* _What to work on_
**1)** Update the article on the 1932 election by rewriting it from "A REPORTER LOOKS" up to and including "US working force.", with "turban" replaced by "cloche".
**2)** According to the article on the 1932 election, what share of the US working force was unemployed?

* _Page text_
A REPORTER LOOKS BACK: THE ELECTION OF '32

Gasoline cost 15 cents a gallon. A man's suit (two trousers) cost $18.65 at Weber & Heilbroner, but for $33 you could get a little more style at Wanamaker's. A woman's hat (turban) cost $ 6.75 at Lord & Taylor. And there were 13 million unemployed: 1 in 4 of the US working force.

President Carter, starting his re-election campaign (if he gets renominated), may ponder the plight of President Herbert Hoover, another engineer, in the election of 1932. That was the election that brought big government to the United States, though you would never have guessed it from the Democratic platform or the campaign utterances of Franklin Delano Roosevelt.

At first Hoover thought he could win without leaving the White House Rose Garden. Later the difficulty of re-electing a US president in a period of economic strain dawned on him. In 1932 the problem was falling prices; in 1980 it is rising prices. In the '30s nobody knew what to do about deflation; today nobody is sure what to do about inflation. In each case the economic crisis has outdistanced the economists.And in each case, curiously enough, the proposed political remedy was the same: Cut federal expenditures, retrench, balance the budget.

* _Input data_
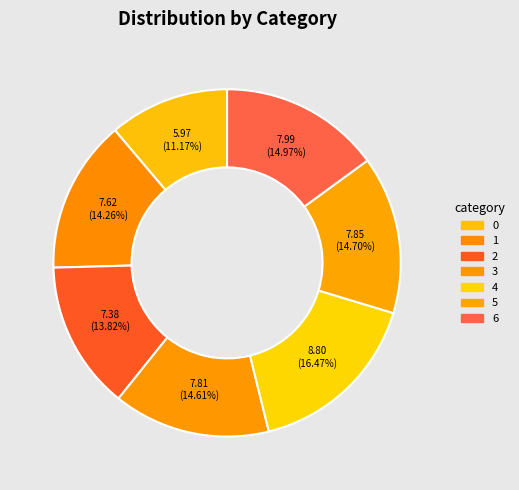

Rank the categories by value from lowest to highest.

0, 2, 1, 3, 5, 6, 4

* _Outputs by task_
**1)**
A REPORTER LOOKS BACK: THE ELECTION OF '32

Gasoline cost 15 cents a gallon. A man's suit (two trousers) cost $18.65 at Weber & Heilbroner, but for $33 you could get a little more style at Wanamaker's. A woman's hat (cloche) cost $ 6.75 at Lord & Taylor. And there were 13 million unemployed: 1 in 4 of the US working force.

**2)** One in four, or 13 million people.